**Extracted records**
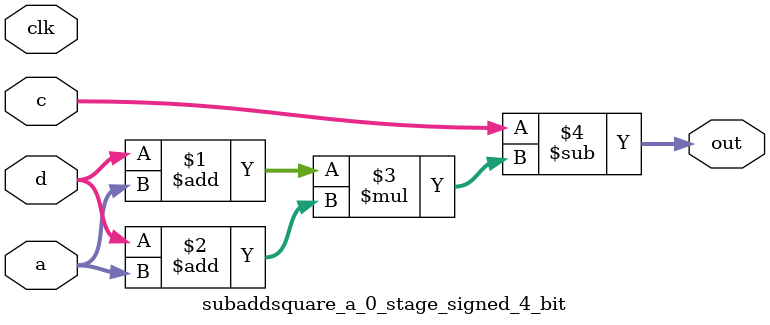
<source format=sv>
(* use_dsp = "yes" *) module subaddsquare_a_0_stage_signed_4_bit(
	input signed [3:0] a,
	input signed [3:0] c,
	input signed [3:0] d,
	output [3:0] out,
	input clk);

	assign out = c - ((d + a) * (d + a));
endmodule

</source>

**PROMPT**
Quote the records in full and exactly; skip any image.

**YOUR SOLUTION**
<source format=sv>
(* use_dsp = "yes" *) module subaddsquare_a_0_stage_signed_4_bit(
	input signed [3:0] a,
	input signed [3:0] c,
	input signed [3:0] d,
	output [3:0] out,
	input clk);

	assign out = c - ((d + a) * (d + a));
endmodule

</source>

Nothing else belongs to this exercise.